Each line below with the string "filter" should be copied.

-- Material provided follows --

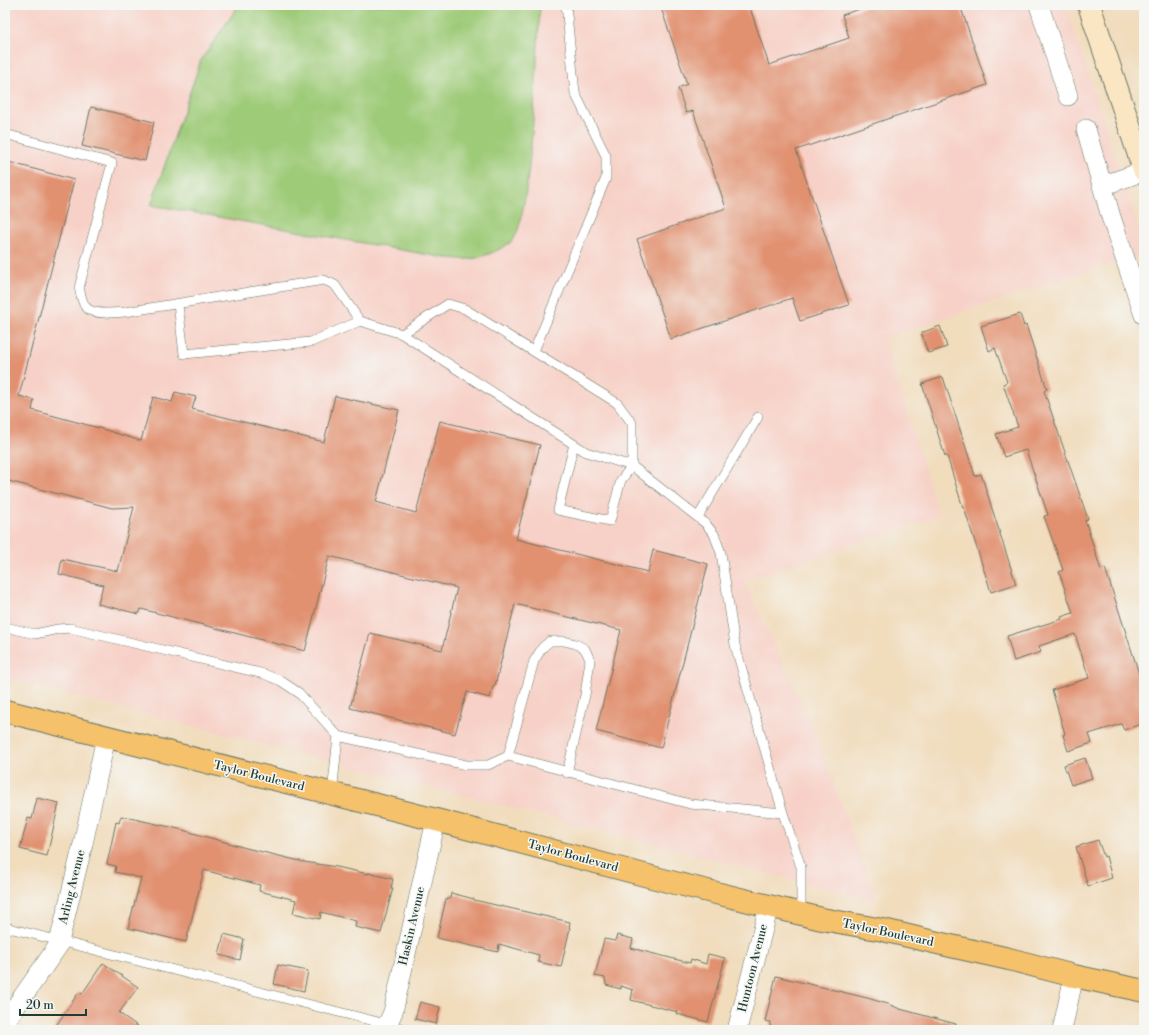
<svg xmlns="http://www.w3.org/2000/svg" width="1149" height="1035" font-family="'Libre Bodoni',serif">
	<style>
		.built { fill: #f7d1c7 }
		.green { fill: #9ecb78; stroke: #5e8456 }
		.building { fill: #e19070 }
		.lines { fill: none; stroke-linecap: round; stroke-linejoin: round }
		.lane-casing { stroke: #687564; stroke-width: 10 }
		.street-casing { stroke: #687564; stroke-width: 20 }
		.secondary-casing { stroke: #687564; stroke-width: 24 }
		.primary-casing { stroke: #687564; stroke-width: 24 }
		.lane { stroke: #fff; stroke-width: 9 }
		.street { stroke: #fff; stroke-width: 19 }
		.secondary { stroke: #fbe6c4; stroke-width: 22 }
		.primary { stroke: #f5c16b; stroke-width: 22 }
		.labels { text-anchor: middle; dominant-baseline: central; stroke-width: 3; stroke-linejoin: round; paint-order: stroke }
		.street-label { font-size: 12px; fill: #1f3d34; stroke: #f6f6f2 }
	</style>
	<rect width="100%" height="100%" fill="#f6f6f2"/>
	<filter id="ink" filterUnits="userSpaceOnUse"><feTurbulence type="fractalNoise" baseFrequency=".025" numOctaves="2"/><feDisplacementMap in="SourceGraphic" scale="8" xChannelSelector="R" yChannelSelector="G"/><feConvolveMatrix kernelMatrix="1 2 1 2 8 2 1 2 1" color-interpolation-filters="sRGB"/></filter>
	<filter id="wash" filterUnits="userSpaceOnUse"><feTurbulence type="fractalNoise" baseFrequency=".012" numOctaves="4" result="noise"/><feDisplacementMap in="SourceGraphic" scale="16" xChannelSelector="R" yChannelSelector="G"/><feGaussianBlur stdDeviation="0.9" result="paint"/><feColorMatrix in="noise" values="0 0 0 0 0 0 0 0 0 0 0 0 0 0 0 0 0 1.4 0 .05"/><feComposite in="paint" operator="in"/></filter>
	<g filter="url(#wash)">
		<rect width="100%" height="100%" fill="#f1dcbc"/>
		<path class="built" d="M 5,5 L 1066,5 L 1144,245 L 1144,253 L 884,338 L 939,516 L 744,581 L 811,723 L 878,902 L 5,678 Z"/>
		<path class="green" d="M 239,5 L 540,5 C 538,39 531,226 512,241 C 503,249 482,258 470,259 C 463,260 454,258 446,258 L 151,205 L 201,60 Z"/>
		<g id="blocks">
			<path class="building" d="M 660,5 L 749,5 L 769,65 L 849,38 L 842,15 L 871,5 L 960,5 L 987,85 L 796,150 L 849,305 L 800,321 L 792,298 L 671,339 L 637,239 L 726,208 L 693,111 L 686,113 L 678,88 L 687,84 Z
				M 91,107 L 154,122 L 145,161 L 82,146 Z
				M 5,161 L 74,180 L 19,396 L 34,400 L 32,410 L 99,428 L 141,441 L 153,397 L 172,402 L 175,392 L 196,397 L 192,409 L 324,442 L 335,396 L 399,410 L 376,502 L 416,513 L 440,421 L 540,445 L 516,539 L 648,572 L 653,550 L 708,564 L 661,748 L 596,731 L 621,630 L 515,604 L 495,686 L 493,687 L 490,698 L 467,692 L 455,734 L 350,708 L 370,633 L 442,650 L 457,588 L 329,556 L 305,651 L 141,609 L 139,614 L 98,604 L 103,585 L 59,574 L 62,559 L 118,571 L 134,507 L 112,508 L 5,480 Z
				M 1020,314 L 1024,326 L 1026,325 L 1047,389 L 1044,391 L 1088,519 L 1085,520 L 1101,570 L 1105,568 L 1144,689 L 1144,723 L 1124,730 L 1121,724 L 1089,734 L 1092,743 L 1068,751 L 1063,735 L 1065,734 L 1052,690 L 1089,678 L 1075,634 L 1039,646 L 1041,652 L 1014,661 L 1007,636 L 1062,619 L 1061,617 L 1073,613 L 1059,572 L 1063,570 L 1044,516 L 1048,515 L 1026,450 L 1004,457 L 996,434 L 1018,427 L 1003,384 L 1007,382 L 995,348 L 989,351 L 981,326 Z
				M 940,326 L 947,347 L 928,353 L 921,333 Z
				M 943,377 L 975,476 L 981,474 L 1016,584 L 991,592 L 964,508 L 963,508 L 947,456 L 945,456 L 922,384 Z
				M 1085,758 L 1092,778 L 1071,785 L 1064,765 Z
				M 37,798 L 59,803 L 47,856 L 20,849 L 28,818 L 32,819 Z
				M 121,816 L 179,829 L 246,848 L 304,862 L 337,867 L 368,874 L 368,873 L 393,879 L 391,888 L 393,888 L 381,933 L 355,927 L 356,921 L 321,912 L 320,919 L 293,913 L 296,900 L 259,891 L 260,885 L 204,870 L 186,942 L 128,928 L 141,878 L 115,872 L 116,866 L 107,864 L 116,822 L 119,823 Z
				M 1098,840 L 1104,857 L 1106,856 L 1112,878 L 1088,886 L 1076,847 Z
				M 451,893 L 474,899 L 474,900 L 570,922 L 569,928 L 570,928 L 561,967 L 538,962 L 539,955 L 499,944 L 498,952 L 437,938 L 446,899 L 450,899 Z
				M 224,934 L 244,939 L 240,960 L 219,955 Z
				M 617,935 L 633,939 L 631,948 L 690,963 L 691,959 L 706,964 L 708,954 L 725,958 L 708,1022 L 677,1014 L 678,1012 L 631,1000 L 633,990 L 621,986 L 621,989 L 606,985 L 605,978 L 595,976 L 604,939 L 615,941 Z
				M 103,963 L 138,987 L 119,1013 L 143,1030 L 53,1030 L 79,992 L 82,994 Z
				M 278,965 L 308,971 L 304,991 L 274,984 Z
				M 776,976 L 867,998 L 888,1004 L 900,1009 L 956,1024 L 955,1030 L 786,1030 L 770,1026 L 770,1022 L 765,1021 Z
				M 420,1002 L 440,1007 L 436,1024 L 415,1019 Z"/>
		</g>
	</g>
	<g filter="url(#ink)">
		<use href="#blocks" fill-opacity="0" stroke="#687564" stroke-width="1"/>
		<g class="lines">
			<defs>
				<path id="lane" d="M 5,134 L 112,163 L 79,288 C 81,294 82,305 88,309 C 96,315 115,313 125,312 L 324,280 L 335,285 L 360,321 L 402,334 L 586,452 L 632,466 L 705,523 L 714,534 L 721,553 L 735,645 L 783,813
					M 178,304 L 184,354 L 311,342 L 360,321
					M 402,334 L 448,304 L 465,309 L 617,403 L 632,423 L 632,466 L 621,480 L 610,521 L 558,510 L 574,444
					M 534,351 L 606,178 L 606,156 L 575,93 L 566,5
					M 698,517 L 758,417
					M 5,627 L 35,634 L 58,629 L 70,628 L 264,674 L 281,681 L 299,693 L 338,736 L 466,765 L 488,765 L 508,756 L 690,804 L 783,813 L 801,867 L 801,914
					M 508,756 L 534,661 L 542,648 L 550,641 L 564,641 L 576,644 L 585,649 L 590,660 L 585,695 L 567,773
					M 332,794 L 338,736
					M 5,927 L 409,1030"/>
				<path id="street" d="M 1039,5 L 1068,96
					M 1086,129 L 1111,217 L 1144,315
					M 1102,186 L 1144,171
					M 5,1022 L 58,946 L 83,844 L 106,737
					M 385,1030 L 393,1012 L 436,820
					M 737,1030 L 769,906
					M 1062,1030 L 1074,976"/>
				<path id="secondary" d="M 1089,5 L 1144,170"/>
				<path id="primary" d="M 5,711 L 436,820 L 667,881 L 822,919 L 883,930 L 942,944 L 1009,959 L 1074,976 L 1144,991"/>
			</defs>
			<use href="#lane" class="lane-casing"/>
			<use href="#street" class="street-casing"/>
			<use href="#secondary" class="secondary-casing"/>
			<use href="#primary" class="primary-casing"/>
			<use href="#lane" class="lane"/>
			<use href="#street" class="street"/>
			<use href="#secondary" class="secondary"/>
			<use href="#primary" class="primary"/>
		</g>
	</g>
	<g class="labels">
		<g class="street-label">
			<text transform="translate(259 776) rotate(14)">Taylor Boulevard</text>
			<text transform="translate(573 856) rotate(15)">Taylor Boulevard</text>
			<text transform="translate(72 887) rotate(-76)">Arling Avenue</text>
			<text transform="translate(412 926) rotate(-77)">Haskin Avenue</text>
			<text transform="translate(888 933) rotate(12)">Taylor Boulevard</text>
			<text transform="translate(753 968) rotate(-76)">Huntoon Avenue</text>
		</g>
	</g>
	<rect width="1149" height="1035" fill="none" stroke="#f6f6f2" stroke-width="20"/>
	<path d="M20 1009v6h66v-6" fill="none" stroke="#1f3d34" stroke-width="2"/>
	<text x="26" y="1009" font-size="12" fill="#1f3d34" stroke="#f6f6f2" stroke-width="3" paint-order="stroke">20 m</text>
</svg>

-- Material provided concluded --

Solution for this task
	<filter id="ink" filterUnits="userSpaceOnUse"><feTurbulence type="fractalNoise" baseFrequency=".025" numOctaves="2"/><feDisplacementMap in="SourceGraphic" scale="8" xChannelSelector="R" yChannelSelector="G"/><feConvolveMatrix kernelMatrix="1 2 1 2 8 2 1 2 1" color-interpolation-filters="sRGB"/></filter>
	<filter id="wash" filterUnits="userSpaceOnUse"><feTurbulence type="fractalNoise" baseFrequency=".012" numOctaves="4" result="noise"/><feDisplacementMap in="SourceGraphic" scale="16" xChannelSelector="R" yChannelSelector="G"/><feGaussianBlur stdDeviation="0.9" result="paint"/><feColorMatrix in="noise" values="0 0 0 0 0 0 0 0 0 0 0 0 0 0 0 0 0 1.4 0 .05"/><feComposite in="paint" operator="in"/></filter>
	<g filter="url(#wash)">
	<g filter="url(#ink)">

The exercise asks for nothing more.